Devotions

Wide awake

It’s 2 am and I am wide awake. I look outside and see snow and semi trucks and combines. There is no mosquito net above me. The windows are closed and it’s so quiet. I lay down last night at the beginning of the football game and woke up enough to walk upstairs. That’s all I remember.

Experiences in life are meant to have an impact in your life. Some are to make you smile. Others are to make you grimace. Still others you marvel at and say, ” bring it on one more time”, and still there are a few you will emphatically say, ” hope I never do that again.”

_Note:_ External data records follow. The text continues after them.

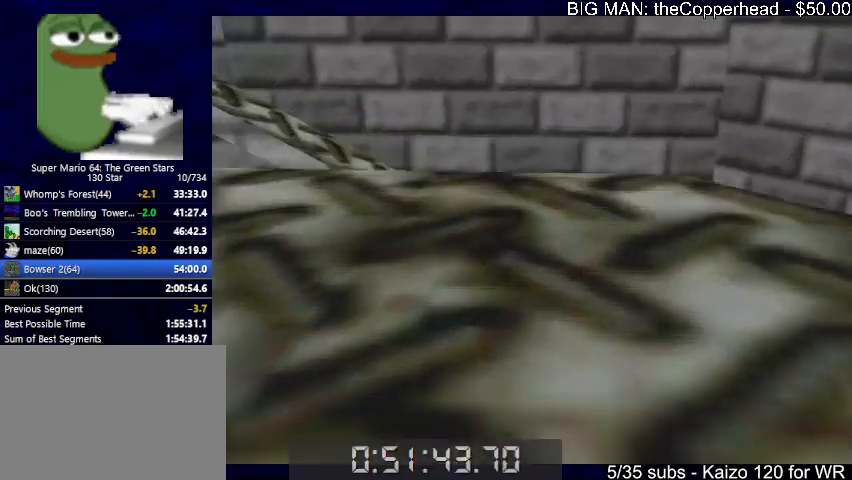
{"keys": ["up"], "events": [[100, "up", "up"], [266, "down", "down"], [333, "1", "up"], [333, "down", "up"], [400, "x", "down"], [433, "up", "down"], [500, "x", "up"]]}
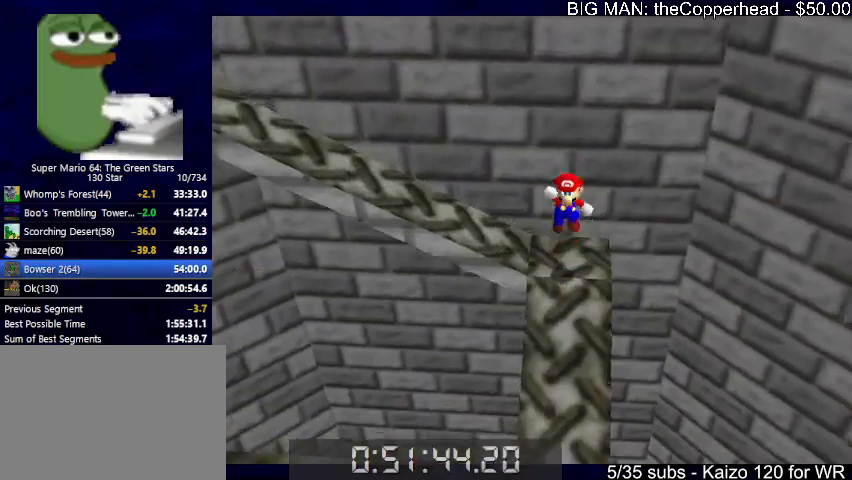
{"keys": ["right"], "events": [[33, "6", "down"], [133, "6", "up"], [166, "up", "up"], [366, "6", "down"], [366, "c", "down"], [400, "6", "up"], [400, "c", "up"], [500, "right", "down"]]}
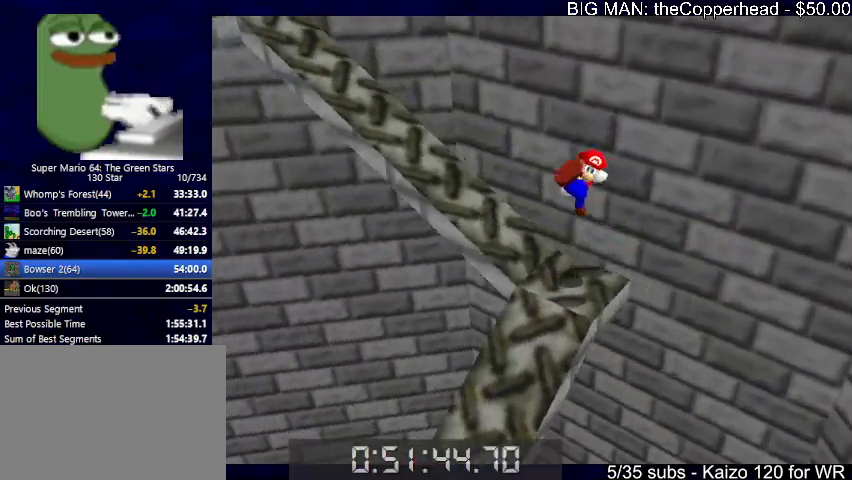
{"keys": ["left"], "events": [[33, "down", "down"], [33, "right", "up"], [233, "left", "down"], [333, "x", "down"], [466, "down", "up"], [466, "x", "up"]]}
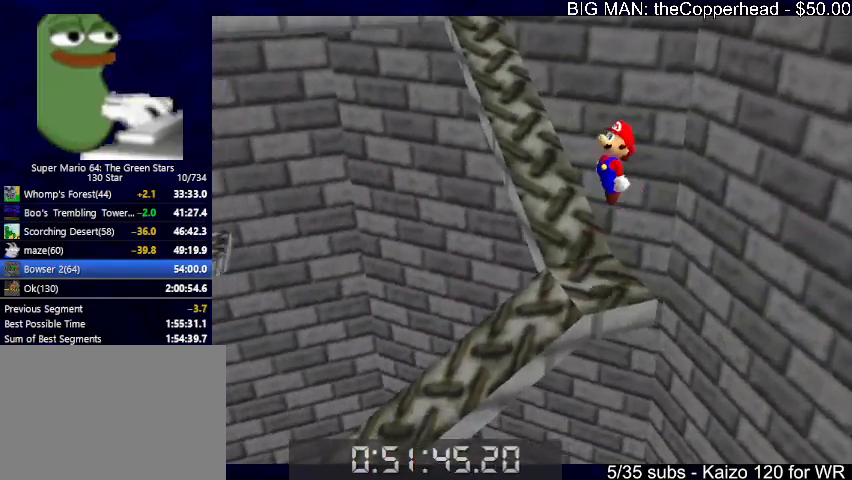
{"keys": ["left"], "events": [[66, "6", "down"], [200, "6", "up"]]}
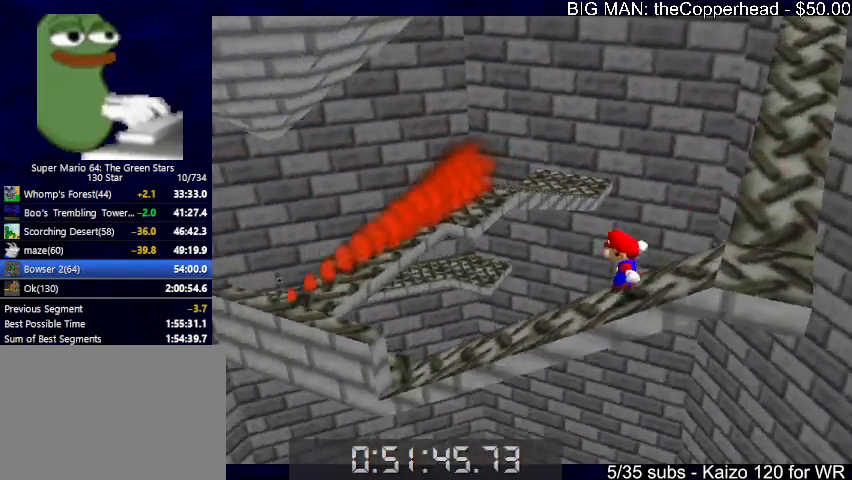
{"keys": ["left", "up"], "events": [[133, "6", "down"], [133, "up", "down"], [133, "x", "down"], [166, "left", "up"], [233, "6", "up"], [233, "up", "up"], [366, "left", "down"], [366, "up", "down"], [400, "c", "down"], [500, "c", "up"], [500, "x", "up"]]}
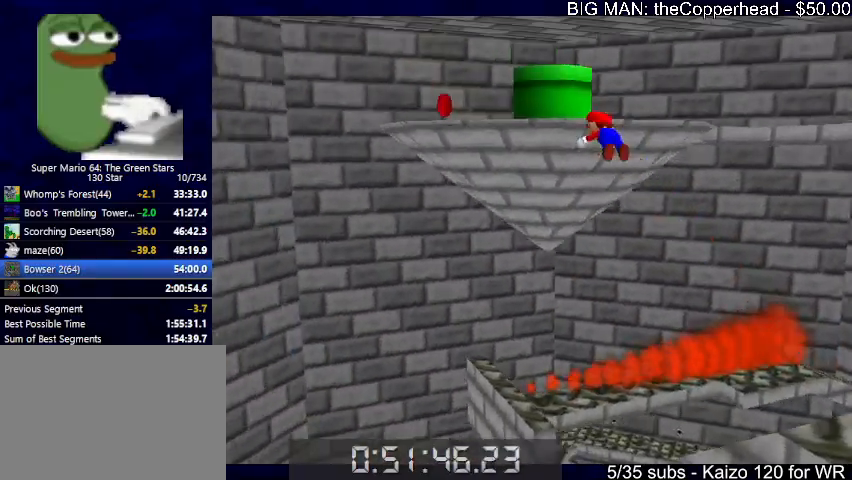
{"keys": ["c", "down", "left", "x"], "events": [[33, "left", "up"], [233, "left", "down"], [233, "x", "down"], [266, "c", "down"], [333, "up", "up"], [333, "x", "up"], [366, "c", "up"], [433, "c", "down"], [433, "down", "down"], [433, "x", "down"]]}
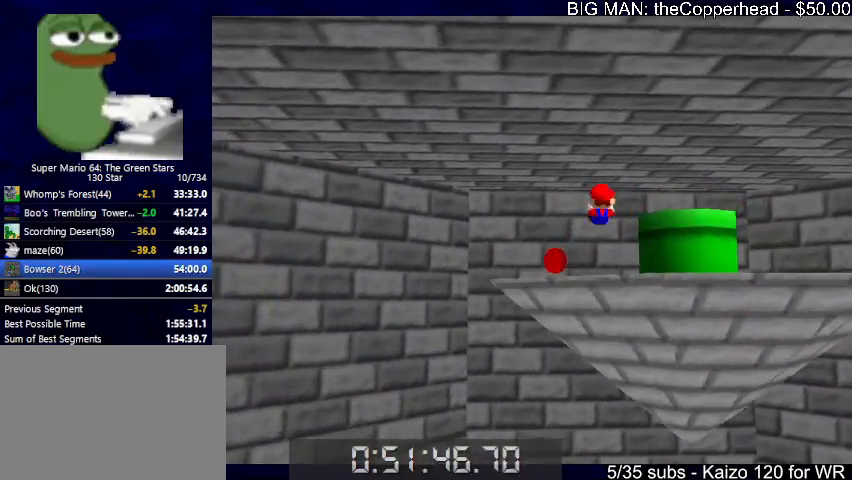
{"keys": ["right", "up", "x"], "events": [[33, "c", "up"], [33, "down", "up"], [33, "x", "up"], [66, "left", "up"], [100, "left", "down"], [100, "up", "down"], [166, "left", "up"], [200, "down", "down"], [200, "right", "down"], [266, "up", "up"], [366, "x", "down"], [400, "down", "up"], [400, "x", "up"], [433, "x", "down"], [500, "up", "down"]]}
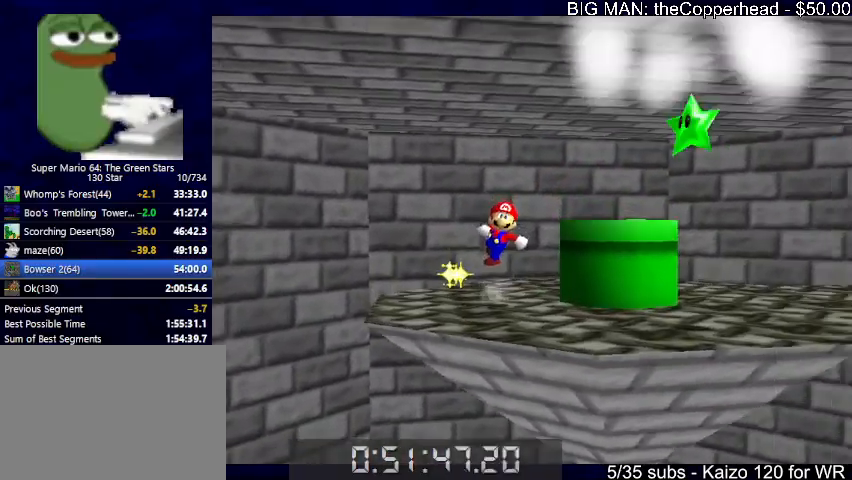
{"keys": [], "events": [[33, "x", "up"], [100, "up", "up"], [133, "right", "up"]]}
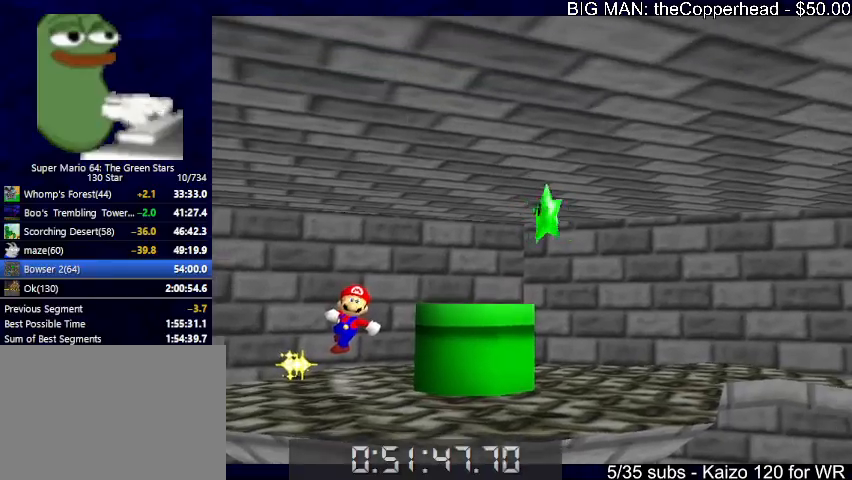
{"keys": [], "events": []}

I have no clue where the past 10 days went so quickly. I smiled. I grimaced, I marveled and I thought to myself, ” nope, don’t need to repeat that moment in time.” I smiled from the joy and cried inside. I hugged children with runny noses, and had a little boy gently stroke my very white leg as he tried to imagine what my leg was I am sure. And now that it’s over and my job of finishing this book I started is at hand, I have so many mixed emotions. I may never go back. That’s totally possible. I may do it ” more than a few more times. “. I will sponsor another child. I will have mixed emotions when I watch our culture children focus on so many things that are so meaningless. I will shed a tear when I think of those girls who at age 13 were struggling with things in their life, I have never had to deal with… I will go through the thousand plus photos and laugh at the smiles, the goggles, and the photo bombers. I will look at the faces and know the stories. I will write, I will pray and I will cry. Those things I know. But what about my faith? I have made life about so many more things than simply faith. That’s all they have. Rice and beans maketh not a McDonalds meal. All the children know is it is hot and fills their tummy. I worry too much about me. Actually I love to rice and beans, but am I content to eat it every day?

It’s 2 a.m. and I am wide awake. I feel cleansed from a hot bath. There is no smell of debris, coal burning or boda’s screeching on the road beside the house. I have a pile of catalogues on the table telling me what I can’t live without and I look at them and think, how aimless and empty. For stuff is simply stuff and words are simply words. Until, you pack a suitcase with stuff and listen to the words of hearts far from your normal world, your world will simply be that: your world. We let ourselves be taken to A place in Gods world where the most important thing was life, love and we will never be the same. That’s how it should be. There should be things in life that change your heart to focus more on God. There should be moments you can’t anticipate and settings you can’t stage. It should be things that shake you up and challenge your heart. And if you chose to let God book your ticket and move your heart, you won’t wake up the same person. Uganda was an amazing experience; and now to finish the book so others can read and live the streets of Kampala, open the gates of FNC and let others see God working.